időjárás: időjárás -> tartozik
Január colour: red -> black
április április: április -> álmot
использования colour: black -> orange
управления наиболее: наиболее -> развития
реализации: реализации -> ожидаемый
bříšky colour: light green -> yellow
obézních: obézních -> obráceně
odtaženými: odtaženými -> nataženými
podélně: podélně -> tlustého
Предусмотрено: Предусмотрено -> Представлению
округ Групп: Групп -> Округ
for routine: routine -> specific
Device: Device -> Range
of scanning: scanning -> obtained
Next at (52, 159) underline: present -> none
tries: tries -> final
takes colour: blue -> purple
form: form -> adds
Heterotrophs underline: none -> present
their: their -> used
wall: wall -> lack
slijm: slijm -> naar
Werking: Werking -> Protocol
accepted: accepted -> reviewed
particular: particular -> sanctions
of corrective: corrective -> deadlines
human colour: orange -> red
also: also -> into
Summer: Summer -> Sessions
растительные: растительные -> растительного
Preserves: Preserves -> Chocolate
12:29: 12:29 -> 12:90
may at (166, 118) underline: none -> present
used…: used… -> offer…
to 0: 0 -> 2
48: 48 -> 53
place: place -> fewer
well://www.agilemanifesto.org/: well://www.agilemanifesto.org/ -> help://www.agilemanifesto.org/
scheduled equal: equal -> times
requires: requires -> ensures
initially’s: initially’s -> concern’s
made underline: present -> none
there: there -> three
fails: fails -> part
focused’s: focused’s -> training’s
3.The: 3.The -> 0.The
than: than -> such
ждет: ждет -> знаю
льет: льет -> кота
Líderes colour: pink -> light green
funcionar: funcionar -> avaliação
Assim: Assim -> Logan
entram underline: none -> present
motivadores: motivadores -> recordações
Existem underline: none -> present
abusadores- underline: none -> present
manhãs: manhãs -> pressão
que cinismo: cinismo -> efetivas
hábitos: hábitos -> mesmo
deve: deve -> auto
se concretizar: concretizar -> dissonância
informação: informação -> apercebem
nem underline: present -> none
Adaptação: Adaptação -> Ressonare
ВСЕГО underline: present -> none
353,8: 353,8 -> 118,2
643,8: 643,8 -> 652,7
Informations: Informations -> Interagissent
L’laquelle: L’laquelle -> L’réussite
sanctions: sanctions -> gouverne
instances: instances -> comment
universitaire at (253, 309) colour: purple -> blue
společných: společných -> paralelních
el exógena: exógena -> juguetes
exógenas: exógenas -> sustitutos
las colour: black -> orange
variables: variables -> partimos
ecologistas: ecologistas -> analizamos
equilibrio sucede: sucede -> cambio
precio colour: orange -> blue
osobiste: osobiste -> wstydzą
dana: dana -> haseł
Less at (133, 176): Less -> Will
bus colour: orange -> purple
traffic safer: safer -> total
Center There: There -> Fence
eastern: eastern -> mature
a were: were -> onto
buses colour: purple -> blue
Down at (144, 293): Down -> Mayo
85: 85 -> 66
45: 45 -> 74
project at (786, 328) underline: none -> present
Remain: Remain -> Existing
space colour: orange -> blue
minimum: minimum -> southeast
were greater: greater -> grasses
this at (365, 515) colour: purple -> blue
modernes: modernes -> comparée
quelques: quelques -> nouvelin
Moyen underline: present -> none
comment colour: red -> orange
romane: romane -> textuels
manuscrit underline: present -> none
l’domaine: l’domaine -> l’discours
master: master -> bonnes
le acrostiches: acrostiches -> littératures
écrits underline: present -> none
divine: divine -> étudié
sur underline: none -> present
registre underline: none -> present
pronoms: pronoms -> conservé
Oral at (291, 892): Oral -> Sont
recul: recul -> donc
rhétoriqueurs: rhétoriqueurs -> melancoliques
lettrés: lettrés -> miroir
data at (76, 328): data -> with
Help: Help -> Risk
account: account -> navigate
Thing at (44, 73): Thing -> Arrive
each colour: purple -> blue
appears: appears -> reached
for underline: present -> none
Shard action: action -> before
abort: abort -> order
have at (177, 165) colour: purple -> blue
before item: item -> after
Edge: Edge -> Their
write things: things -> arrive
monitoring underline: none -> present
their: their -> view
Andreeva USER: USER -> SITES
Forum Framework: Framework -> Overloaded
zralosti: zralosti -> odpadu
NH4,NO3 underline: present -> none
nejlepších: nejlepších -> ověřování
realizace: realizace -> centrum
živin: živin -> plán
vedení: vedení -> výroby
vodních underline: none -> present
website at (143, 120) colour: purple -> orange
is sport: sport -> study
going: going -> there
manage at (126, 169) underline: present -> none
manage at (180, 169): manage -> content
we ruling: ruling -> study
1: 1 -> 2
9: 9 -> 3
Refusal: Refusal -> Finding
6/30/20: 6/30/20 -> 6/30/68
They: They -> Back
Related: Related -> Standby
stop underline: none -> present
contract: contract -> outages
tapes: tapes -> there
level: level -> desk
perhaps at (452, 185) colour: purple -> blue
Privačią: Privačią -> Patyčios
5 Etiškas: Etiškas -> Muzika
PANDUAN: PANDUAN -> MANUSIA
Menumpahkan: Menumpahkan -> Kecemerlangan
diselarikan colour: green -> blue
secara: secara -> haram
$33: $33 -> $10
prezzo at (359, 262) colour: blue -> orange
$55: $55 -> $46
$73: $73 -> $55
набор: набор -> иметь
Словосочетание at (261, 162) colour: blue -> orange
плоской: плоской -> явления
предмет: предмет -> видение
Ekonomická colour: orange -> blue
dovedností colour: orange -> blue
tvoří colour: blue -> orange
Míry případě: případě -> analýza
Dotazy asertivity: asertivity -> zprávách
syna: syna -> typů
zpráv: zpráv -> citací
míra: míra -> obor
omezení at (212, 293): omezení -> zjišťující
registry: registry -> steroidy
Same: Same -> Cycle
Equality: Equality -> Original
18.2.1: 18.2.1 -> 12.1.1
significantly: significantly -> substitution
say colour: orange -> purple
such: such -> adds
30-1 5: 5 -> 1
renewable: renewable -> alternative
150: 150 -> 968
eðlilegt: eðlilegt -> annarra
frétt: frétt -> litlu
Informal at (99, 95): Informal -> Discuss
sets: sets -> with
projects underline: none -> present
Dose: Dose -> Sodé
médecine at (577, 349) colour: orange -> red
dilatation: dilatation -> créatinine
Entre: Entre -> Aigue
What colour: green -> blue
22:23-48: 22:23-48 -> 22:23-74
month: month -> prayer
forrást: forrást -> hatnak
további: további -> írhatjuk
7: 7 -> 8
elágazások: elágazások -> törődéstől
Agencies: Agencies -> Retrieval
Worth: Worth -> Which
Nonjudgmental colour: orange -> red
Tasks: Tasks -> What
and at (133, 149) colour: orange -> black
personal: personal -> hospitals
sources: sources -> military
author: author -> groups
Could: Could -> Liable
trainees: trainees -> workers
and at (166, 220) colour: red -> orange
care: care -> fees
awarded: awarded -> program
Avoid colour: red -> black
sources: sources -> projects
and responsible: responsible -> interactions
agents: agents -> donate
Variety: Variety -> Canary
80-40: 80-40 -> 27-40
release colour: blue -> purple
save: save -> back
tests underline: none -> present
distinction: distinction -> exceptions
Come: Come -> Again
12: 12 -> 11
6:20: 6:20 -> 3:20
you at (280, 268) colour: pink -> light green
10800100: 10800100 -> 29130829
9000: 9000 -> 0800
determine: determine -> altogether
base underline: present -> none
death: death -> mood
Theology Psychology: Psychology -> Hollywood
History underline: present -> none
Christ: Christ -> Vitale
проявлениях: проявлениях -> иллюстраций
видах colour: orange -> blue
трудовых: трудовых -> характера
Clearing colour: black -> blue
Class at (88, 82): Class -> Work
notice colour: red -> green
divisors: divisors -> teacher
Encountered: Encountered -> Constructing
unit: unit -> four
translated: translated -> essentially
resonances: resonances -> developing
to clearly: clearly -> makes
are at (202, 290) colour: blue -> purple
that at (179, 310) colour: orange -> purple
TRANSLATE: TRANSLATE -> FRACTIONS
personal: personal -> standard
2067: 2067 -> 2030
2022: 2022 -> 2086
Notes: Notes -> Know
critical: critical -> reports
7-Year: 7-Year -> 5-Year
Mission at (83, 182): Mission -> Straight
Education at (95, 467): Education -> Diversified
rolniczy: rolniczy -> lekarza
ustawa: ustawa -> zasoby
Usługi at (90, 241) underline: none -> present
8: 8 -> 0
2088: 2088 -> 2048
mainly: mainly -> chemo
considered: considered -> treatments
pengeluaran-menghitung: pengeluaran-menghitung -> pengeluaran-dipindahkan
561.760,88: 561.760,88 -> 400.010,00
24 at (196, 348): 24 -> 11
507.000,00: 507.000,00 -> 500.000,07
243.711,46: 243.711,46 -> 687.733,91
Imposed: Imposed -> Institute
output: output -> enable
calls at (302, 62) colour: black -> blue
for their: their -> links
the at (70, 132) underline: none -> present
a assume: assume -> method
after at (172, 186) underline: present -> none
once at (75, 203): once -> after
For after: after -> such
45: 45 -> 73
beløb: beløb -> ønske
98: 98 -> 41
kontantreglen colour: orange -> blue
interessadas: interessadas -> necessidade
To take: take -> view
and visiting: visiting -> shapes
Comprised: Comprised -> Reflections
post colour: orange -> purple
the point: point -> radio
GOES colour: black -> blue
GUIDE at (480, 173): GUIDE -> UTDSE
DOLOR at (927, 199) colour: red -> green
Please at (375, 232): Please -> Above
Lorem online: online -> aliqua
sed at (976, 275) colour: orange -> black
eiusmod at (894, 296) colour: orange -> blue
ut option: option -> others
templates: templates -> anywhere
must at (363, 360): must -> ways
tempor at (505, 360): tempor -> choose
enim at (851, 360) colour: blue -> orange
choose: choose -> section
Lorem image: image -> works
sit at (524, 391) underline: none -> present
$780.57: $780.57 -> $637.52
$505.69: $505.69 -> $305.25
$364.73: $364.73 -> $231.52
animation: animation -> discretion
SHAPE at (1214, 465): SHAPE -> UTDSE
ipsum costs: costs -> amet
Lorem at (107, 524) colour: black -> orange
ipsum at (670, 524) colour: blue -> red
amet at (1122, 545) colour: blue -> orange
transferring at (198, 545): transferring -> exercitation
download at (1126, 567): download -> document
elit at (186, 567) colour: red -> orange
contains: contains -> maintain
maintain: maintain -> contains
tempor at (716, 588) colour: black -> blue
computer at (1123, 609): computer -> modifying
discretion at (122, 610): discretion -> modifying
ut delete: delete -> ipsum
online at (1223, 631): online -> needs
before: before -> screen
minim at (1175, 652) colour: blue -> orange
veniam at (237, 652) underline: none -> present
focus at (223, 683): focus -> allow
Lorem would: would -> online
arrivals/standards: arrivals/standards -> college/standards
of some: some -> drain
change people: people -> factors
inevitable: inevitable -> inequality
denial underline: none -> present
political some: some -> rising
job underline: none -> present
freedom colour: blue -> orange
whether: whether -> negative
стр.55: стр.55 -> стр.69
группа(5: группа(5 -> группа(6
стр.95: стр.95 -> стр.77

────────

Exercise description = Set down the data verbatim, from the first line down to and including the line that contains "podélně: podélně -> tlustého".

Solved exercise =
időjárás: időjárás -> tartozik
Január colour: red -> black
április április: április -> álmot
использования colour: black -> orange
управления наиболее: наиболее -> развития
реализации: реализации -> ожидаемый
bříšky colour: light green -> yellow
obézních: obézních -> obráceně
odtaženými: odtaženými -> nataženými
podélně: podélně -> tlustého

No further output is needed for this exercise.